[PROBLEM DETAILS]
Reproduce exactly the lines that run from the start of the records below to the line with "Get In Touch", inclusive.

[DATA FOR REVIEW]
BEGIN
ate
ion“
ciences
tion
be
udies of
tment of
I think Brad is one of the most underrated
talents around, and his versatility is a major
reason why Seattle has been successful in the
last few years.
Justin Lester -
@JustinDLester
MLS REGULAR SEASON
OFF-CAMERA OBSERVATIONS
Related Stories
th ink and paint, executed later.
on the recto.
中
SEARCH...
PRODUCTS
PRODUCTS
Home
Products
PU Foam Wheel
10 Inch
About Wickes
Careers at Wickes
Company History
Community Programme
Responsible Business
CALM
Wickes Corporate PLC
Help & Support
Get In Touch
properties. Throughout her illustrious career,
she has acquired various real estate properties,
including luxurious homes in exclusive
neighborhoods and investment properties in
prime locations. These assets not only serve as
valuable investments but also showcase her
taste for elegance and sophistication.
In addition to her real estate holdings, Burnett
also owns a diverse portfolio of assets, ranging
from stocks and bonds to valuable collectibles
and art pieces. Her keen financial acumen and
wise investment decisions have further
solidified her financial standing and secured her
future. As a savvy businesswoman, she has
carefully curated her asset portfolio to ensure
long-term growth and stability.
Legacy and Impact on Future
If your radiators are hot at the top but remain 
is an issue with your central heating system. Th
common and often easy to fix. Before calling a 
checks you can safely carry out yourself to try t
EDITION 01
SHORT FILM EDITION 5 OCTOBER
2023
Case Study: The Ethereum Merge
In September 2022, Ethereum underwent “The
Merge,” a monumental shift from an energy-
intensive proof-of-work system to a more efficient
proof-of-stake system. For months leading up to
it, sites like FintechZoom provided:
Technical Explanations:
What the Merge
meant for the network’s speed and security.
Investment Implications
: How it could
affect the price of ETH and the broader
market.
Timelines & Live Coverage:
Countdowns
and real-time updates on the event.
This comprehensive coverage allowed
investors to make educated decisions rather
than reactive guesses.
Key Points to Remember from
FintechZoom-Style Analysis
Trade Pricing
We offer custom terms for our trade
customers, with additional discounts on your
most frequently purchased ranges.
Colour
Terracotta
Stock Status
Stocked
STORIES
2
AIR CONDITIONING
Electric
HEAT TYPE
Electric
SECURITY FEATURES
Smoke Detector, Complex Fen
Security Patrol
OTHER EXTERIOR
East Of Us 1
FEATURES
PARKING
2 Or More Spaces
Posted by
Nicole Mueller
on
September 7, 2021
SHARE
END
[THE COMPLETED TASK]
ate
ion“
ciences
tion
be
udies of
tment of
I think Brad is one of the most underrated
talents around, and his versatility is a major
reason why Seattle has been successful in the
last few years.
Justin Lester -
@JustinDLester
MLS REGULAR SEASON
OFF-CAMERA OBSERVATIONS
Related Stories
th ink and paint, executed later.
on the recto.
中
SEARCH...
PRODUCTS
PRODUCTS
Home
Products
PU Foam Wheel
10 Inch
About Wickes
Careers at Wickes
Company History
Community Programme
Responsible Business
CALM
Wickes Corporate PLC
Help & Support
Get In Touch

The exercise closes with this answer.